Beaver Falls is a hamlet in the town of Croghan, west of the village of Croghan, in Lewis County, New York, United States. The hamlet had a population of around 500 in 2007.

The hamlet is split into two sections divided by the Beaver River, which flows down from the village of Croghan. Three bridges cross the river, two vehicle bridges at the upper and lower ends of the hamlet, and a third railway trestle that crosses the river in the center. Main Street, once a busy district during the early 20th century, is now the site of a blacktop business, Beaver Falls Health Clinic, the post office, two churches, a deli, a pizza restaurant and a town park, as well as the Omniafiltra plant, the Beaver Falls Library and the Beaver Falls Volunteer Fire Department.

The hamlet of Beaver Falls, in the 1850s, was all farmland. The land was owned by the Farneys and was passed down for many decades. The house is still in this local hamlet. In the 20th century, the Farneys sold the farmland and houses and churches were built.

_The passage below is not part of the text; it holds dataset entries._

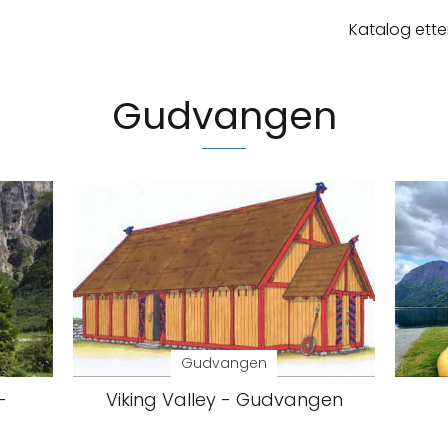
Katalog ette
Gudvangen
Gudvangen
-
Viking Valley - Gudvangen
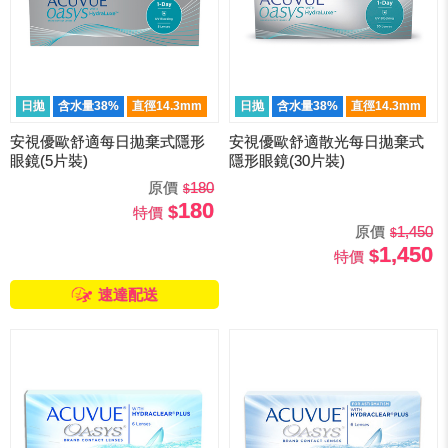
日拋
含水量38%
直徑14.3mm
日抛
含水量38%
直徑14.3mm
安視優歐舒適每日拋棄式隱形
安視優歐舒適散光每日拋棄式
眼鏡(5片裝)
隱形眼鏡(30片裝)
原價
180
180
特價
原價
1,450
1,450
特價
速達配送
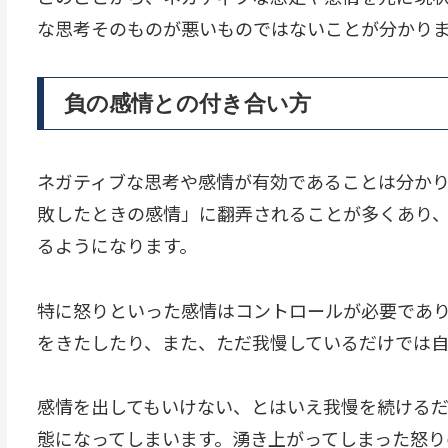
な思考そのものが悪いものではないことが分かり
負の感情との付き合い方
ネガティブな思考や感情が有効であることは分か
敗したときの感情」に翻弄されることが多くあり
るようになります。
特に怒りといった感情はコントロールが必要であ
をきたしたり、また、ただ我慢しているだけでは
感情を出してもいけない、とはいえ我慢を続ける
態になってしまいます。湧き上がってしまった怒り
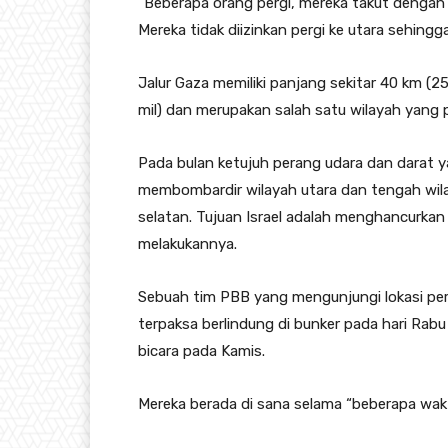
“Beberapa orang pergi, mereka takut dengan 
Mereka tidak diizinkan pergi ke utara sehingga
Jalur Gaza memiliki panjang sekitar 40 km (25 
mil) dan merupakan salah satu wilayah yang 
Pada bulan ketujuh perang udara dan darat y
membombardir wilayah utara dan tengah wilay
selatan. Tujuan Israel adalah menghancurka
melakukannya.
Sebuah tim PBB yang mengunjungi lokasi pe
terpaksa berlindung di bunker pada hari Rabu
bicara pada Kamis.
Mereka berada di sana selama “beberapa waktu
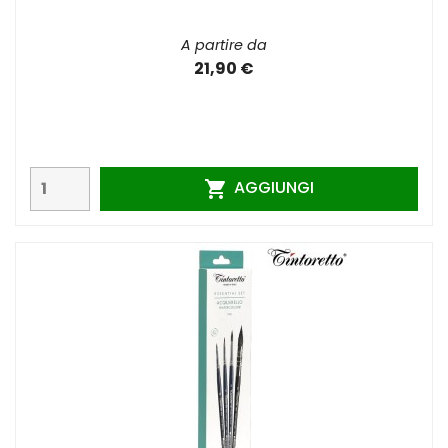
A partire da
21,90 €
AGGIUNGI

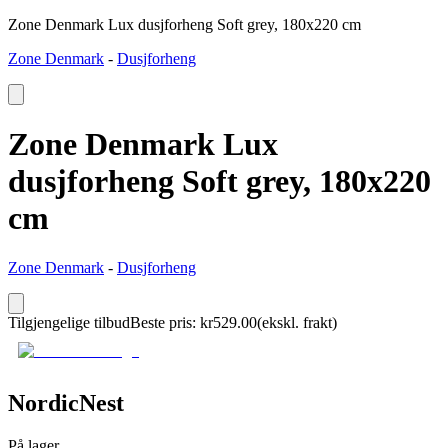
Zone Denmark Lux dusjforheng Soft grey, 180x220 cm
Zone Denmark
-
Dusjforheng
Zone Denmark Lux
dusjforheng Soft grey, 180x220
cm
Zone Denmark
-
Dusjforheng
Tilgjengelige tilbud
Beste pris
:
kr
529.00
(ekskl. frakt)
NordicNest
På lager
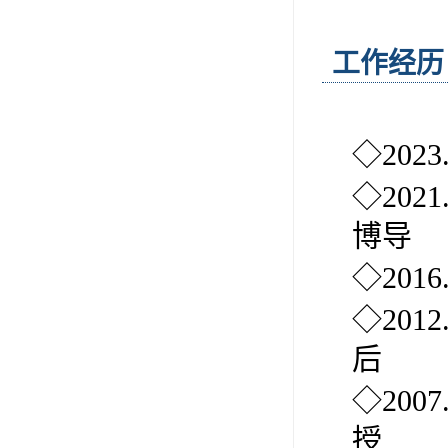
工作经历
◇20
◇2021
博导
◇201
◇2012
后
◇200
授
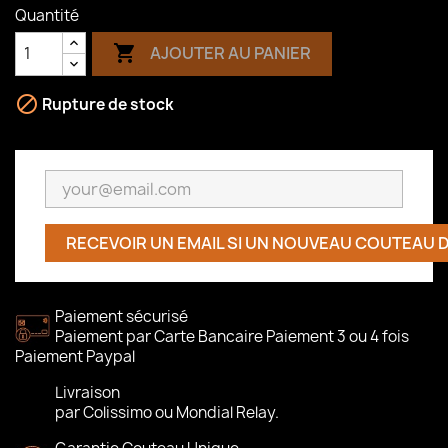
Quantité

AJOUTER AU PANIER

Rupture de stock
RECEVOIR UN EMAIL SI UN NOUVEAU COUTEAU 
Paiement sécurisé
Paiement par Carte Bancaire Paiement 3 ou 4 fois
Paiement Paypal
Livraison
par Colissimo ou Mondial Relay.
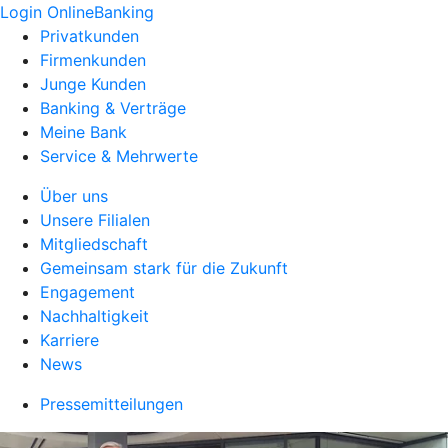
Login OnlineBanking
Privatkunden
Firmenkunden
Junge Kunden
Banking & Verträge
Meine Bank
Service & Mehrwerte
Über uns
Unsere Filialen
Mitgliedschaft
Gemeinsam stark für die Zukunft
Engagement
Nachhaltigkeit
Karriere
News
Pressemitteilungen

The Beaver Falls Grange Hall No. 554 and Harry and Molly Lewis House are listed on the National Register of Historic Places.

==Industry==
Beaver Falls, once a turn of the century industrial center, has two paper mills. Interface Solutions operates in the former J.P. Lewis Company Mill on the western edge of the hamlet. Omniafiltra, an Italian-owned filtration paper manufacturer, runs the former Latex Mill in the center of the hamlet.

The Beaver Falls Generating Facility is a 95-megawatt co-generation power plant situated along the Beaver River banks on the west edge of the hamlet. The plant, completed in 1995, produces power for the New York state energy grid using both natural gas and #2 fuel oil. It is owned and operated by WPS Power Development, which purchased the plant in May 2002. The plant also supplies steam to the Omniafiltra mill, located just east on the river's same side.